**WHAT YOU ARE ASKED TO DO**
Using the material below, return exactly the lines between the one holding "middle pip: (232, 269)" and the one holding "ring tip: (323, 238)", inclusive, and no others.

# # # # #

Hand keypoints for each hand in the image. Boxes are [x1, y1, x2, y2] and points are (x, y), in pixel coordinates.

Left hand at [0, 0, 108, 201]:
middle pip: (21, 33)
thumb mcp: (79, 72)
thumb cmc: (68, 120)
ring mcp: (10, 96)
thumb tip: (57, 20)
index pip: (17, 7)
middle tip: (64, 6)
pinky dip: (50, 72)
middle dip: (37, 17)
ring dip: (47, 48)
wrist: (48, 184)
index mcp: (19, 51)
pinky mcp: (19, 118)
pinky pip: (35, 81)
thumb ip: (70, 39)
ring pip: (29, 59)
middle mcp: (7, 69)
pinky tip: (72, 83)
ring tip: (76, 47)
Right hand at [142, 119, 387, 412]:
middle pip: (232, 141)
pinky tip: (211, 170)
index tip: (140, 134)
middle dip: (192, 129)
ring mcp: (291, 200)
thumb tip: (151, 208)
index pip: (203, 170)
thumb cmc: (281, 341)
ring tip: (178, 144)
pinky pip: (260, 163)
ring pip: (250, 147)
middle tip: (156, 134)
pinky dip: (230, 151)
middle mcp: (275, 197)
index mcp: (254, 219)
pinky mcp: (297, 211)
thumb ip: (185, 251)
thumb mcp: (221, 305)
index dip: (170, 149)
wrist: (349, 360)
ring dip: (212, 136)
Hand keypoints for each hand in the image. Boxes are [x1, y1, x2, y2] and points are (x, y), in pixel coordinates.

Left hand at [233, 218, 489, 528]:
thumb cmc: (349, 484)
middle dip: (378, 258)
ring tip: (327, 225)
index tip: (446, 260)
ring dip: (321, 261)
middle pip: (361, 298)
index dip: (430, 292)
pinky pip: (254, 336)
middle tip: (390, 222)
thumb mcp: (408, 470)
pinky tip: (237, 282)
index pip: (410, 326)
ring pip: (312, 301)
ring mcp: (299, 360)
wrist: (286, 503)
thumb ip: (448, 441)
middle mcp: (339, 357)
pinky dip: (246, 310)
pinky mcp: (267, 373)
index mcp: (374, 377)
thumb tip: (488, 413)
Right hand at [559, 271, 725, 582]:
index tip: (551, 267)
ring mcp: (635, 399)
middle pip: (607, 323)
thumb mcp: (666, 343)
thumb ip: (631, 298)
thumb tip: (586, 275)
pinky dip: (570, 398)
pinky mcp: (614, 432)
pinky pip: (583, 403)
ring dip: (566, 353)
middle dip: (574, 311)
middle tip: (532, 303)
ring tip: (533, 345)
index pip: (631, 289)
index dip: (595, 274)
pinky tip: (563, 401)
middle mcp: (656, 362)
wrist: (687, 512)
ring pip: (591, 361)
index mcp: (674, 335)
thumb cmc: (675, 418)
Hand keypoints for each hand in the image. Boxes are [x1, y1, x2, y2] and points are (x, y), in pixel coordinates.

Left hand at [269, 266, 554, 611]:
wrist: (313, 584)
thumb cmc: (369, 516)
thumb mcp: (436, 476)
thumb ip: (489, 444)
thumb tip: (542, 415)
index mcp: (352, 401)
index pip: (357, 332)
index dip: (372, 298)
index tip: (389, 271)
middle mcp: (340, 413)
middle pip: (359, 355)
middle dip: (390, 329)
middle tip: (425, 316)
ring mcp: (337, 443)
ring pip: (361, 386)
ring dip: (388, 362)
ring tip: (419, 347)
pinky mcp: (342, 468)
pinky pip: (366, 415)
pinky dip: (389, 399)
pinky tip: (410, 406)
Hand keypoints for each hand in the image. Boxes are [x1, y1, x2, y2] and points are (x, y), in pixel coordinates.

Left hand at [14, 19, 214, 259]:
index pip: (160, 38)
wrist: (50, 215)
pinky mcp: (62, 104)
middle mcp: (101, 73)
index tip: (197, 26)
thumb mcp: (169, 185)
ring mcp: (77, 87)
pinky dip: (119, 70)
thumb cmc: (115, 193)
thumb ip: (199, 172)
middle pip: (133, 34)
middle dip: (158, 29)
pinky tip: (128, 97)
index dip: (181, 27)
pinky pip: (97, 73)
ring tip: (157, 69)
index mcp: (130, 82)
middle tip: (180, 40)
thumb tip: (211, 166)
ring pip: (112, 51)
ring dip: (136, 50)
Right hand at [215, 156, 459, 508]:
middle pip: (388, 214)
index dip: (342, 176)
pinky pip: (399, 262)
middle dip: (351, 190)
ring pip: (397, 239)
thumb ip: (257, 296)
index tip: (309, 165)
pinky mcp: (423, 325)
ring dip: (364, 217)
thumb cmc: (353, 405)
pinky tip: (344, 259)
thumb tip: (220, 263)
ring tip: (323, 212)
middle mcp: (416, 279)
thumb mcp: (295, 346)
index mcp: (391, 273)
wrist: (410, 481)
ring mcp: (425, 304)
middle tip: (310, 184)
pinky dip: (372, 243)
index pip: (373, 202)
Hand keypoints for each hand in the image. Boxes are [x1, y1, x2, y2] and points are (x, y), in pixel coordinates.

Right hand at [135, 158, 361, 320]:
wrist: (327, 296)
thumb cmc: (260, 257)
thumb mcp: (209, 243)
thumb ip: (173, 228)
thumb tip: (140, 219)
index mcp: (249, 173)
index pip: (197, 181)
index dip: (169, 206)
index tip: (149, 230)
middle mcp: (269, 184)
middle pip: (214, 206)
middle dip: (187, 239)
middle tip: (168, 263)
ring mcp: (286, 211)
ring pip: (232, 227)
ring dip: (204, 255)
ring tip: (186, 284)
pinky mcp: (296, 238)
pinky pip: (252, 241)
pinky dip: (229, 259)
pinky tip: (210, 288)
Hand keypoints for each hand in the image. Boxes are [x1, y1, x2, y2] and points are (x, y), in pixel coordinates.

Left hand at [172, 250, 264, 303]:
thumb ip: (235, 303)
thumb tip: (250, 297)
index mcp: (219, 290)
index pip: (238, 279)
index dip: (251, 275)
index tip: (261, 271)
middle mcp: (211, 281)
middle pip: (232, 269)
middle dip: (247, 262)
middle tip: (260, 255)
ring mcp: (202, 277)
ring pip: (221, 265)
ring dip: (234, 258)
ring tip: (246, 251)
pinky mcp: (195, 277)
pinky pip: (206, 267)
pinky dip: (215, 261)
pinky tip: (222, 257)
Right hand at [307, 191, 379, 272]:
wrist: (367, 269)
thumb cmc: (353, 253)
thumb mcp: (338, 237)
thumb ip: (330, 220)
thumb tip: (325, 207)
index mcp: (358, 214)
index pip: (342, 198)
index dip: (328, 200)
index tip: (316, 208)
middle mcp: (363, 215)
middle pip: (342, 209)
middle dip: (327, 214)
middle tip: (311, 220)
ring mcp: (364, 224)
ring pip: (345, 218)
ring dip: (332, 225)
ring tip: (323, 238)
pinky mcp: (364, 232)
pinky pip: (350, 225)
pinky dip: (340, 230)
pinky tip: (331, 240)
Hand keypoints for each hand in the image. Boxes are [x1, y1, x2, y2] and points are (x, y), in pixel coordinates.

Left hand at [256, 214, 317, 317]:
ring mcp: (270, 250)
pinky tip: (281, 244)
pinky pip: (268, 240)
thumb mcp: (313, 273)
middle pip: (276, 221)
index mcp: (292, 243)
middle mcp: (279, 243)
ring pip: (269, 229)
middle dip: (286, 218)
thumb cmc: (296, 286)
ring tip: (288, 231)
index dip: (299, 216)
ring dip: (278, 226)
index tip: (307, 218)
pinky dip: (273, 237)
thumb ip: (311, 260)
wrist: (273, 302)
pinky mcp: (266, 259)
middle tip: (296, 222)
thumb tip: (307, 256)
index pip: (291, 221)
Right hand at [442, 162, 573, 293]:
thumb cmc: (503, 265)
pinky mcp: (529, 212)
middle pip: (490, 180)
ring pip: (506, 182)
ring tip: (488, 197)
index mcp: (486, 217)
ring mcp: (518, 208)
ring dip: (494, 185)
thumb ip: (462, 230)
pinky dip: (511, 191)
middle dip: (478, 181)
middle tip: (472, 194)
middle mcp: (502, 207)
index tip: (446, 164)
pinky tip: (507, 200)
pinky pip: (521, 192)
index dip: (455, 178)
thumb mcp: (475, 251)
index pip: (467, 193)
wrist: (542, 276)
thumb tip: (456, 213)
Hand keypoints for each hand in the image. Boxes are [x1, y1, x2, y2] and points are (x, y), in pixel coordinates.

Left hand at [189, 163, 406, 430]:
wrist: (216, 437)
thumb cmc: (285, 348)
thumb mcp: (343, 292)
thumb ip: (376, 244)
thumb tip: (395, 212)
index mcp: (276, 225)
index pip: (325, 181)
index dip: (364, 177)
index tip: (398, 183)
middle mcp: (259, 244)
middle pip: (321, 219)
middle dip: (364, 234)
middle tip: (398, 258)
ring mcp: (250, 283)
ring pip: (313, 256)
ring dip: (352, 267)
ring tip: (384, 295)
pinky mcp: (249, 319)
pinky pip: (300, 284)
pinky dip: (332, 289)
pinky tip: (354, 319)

# # # # #

**THE COMPLETED TASK**
middle pip: (232, 269)
middle dip: (247, 262)
middle tip: (260, 255)
ring mcp: (202, 277)
ring pip: (221, 265)
ring dip: (234, 258)
ring tip: (246, 251)
pinky mcp: (195, 277)
pinky pip: (206, 267)
pinky dip: (215, 261)
pinky tip: (222, 257)
Right hand at [307, 191, 379, 272]:
wrist: (367, 269)
thumb cmc: (353, 253)
thumb mcp: (338, 237)
thumb ip: (330, 220)
thumb tip: (325, 207)
index mcp: (358, 214)
index pip: (342, 198)
index dip: (328, 200)
index tip: (316, 208)
middle mcp: (363, 215)
middle pip: (342, 209)
middle dip: (327, 214)
middle tip: (311, 220)
ring mcp: (364, 224)
ring pip: (345, 218)
ring dip: (332, 225)
ring tip: (323, 238)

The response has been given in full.